/spiderpig

A simple master-slave crawler for social networks.

Primary LanguageJava

spiderpig

A customizable distributed web crawler taylored for researching online social networks and social media content.

Basically, I use this for my data collecting needs. It is ever-evolving. Moreover, I use this package to keep up with some programming techniques such as new API's, distributed patterns etc. Thus from time to time I may perform some major refactorings on the package.

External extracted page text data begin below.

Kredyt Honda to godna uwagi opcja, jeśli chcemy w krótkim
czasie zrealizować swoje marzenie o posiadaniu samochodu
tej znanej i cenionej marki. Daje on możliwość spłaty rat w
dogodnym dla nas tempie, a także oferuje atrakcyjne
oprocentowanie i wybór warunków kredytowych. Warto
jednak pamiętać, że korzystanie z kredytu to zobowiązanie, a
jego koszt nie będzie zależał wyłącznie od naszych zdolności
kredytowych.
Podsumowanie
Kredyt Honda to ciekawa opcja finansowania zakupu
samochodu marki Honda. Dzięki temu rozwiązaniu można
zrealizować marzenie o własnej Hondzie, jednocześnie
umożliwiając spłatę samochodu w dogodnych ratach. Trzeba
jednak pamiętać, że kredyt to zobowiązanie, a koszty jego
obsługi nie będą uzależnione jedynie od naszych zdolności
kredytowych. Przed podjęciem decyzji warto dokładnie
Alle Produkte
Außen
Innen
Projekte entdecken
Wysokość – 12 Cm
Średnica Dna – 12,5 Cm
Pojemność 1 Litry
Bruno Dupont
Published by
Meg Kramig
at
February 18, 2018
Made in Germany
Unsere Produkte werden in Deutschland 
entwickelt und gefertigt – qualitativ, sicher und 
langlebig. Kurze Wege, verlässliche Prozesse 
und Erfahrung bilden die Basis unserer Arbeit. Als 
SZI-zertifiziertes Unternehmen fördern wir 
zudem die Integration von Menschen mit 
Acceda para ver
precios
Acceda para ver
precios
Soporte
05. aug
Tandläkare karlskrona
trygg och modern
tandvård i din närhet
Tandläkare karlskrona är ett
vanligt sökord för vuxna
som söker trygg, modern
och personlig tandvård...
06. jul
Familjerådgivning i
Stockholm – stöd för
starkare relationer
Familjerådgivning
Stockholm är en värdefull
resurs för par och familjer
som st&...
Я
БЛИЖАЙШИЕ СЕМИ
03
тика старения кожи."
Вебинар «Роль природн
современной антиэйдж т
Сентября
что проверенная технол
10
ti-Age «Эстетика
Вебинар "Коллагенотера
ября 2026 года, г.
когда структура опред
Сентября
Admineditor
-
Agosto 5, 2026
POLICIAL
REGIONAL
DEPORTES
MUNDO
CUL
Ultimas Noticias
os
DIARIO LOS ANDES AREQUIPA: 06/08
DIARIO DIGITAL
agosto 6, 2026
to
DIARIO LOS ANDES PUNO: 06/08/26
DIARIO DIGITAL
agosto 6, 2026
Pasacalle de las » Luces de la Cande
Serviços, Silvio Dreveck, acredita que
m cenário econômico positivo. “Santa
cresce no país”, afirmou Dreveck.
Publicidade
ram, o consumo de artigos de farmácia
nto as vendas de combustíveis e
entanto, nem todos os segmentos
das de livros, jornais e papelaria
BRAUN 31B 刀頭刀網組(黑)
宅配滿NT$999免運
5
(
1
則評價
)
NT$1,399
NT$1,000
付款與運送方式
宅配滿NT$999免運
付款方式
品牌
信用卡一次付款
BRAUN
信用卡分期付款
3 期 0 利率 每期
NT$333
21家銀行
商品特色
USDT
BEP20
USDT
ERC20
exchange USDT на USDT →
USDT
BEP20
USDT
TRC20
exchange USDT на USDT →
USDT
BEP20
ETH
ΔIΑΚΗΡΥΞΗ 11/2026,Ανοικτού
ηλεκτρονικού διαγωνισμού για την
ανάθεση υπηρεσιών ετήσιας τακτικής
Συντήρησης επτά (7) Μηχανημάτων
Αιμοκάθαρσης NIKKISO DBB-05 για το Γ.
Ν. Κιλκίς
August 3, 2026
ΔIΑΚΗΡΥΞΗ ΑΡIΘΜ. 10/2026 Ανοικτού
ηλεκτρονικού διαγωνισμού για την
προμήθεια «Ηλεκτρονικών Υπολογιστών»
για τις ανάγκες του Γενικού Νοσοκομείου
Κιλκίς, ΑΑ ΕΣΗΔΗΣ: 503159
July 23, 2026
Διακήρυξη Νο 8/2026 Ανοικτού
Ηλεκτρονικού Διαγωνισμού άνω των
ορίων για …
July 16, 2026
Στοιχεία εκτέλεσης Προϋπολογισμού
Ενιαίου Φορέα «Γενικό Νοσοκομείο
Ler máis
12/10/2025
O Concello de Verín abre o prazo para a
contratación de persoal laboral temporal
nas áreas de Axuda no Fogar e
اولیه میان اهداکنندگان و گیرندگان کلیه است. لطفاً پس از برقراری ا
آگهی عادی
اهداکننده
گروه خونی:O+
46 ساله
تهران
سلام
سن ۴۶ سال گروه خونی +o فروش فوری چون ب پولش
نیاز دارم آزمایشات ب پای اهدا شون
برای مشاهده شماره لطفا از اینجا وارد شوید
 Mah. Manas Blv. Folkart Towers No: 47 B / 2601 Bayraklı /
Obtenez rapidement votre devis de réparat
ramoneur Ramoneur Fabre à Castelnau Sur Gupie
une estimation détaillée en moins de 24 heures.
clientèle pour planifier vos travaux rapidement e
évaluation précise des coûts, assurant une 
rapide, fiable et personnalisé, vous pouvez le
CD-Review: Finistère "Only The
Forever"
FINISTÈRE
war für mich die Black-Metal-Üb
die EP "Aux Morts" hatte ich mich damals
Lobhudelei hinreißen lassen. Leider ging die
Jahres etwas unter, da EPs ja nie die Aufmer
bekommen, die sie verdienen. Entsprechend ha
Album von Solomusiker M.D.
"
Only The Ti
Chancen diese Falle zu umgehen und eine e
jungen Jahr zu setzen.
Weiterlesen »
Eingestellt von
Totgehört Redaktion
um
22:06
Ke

This package contains the common code for:

  • Distributed crawling
    • Event based communication
    • Failure detection
  • Journal Recovery
    • Journal is implemented, still needs recovery code
  • Different Schedulers
    • BFS (Snowball)
      • Greedy attempt of crawling everything
    • Random Walks
      • Limited by a maximum number of steps
      • Damping factor (stop probability)
      • Doing random jumps is hard on online social networks. Some id generation is necessary. It is easy to extend the crawler for this.
    • EGO Networks crawls
      • (neighbors, neighbors of neighbors, neighbors of neighbors of neighbors, etc)
      • Basically, a pruned BFS
  • Caching
    • Some walkers revist node (such as random walk). Caching aliviates requests to servers in these cases

To really crawl content individual Jobs should be implemented.

dependecies

  • guava (Google's common Java library) 13.0+
  • protocol-buffers (Google's protocol buffer library and compiler) 2.4+
  • commons-cli (Apache commons command line interface library) 1.2.x
  • commons-configuration (Apache commons command configuration library) 1.6
  • commons-lang (Apache commons lang library) 2.6
  • commons-logging (Apache commons loggin library) 1.1.1
  • log4j (Apache's loggind library) 1.2.x
  • junit4 (For unit testing) 4.0+

If you have ant (ant-optional on ubuntu) and ivy (ivy on ubuntu) dependecies will be autodownloaded. Just run ant deps.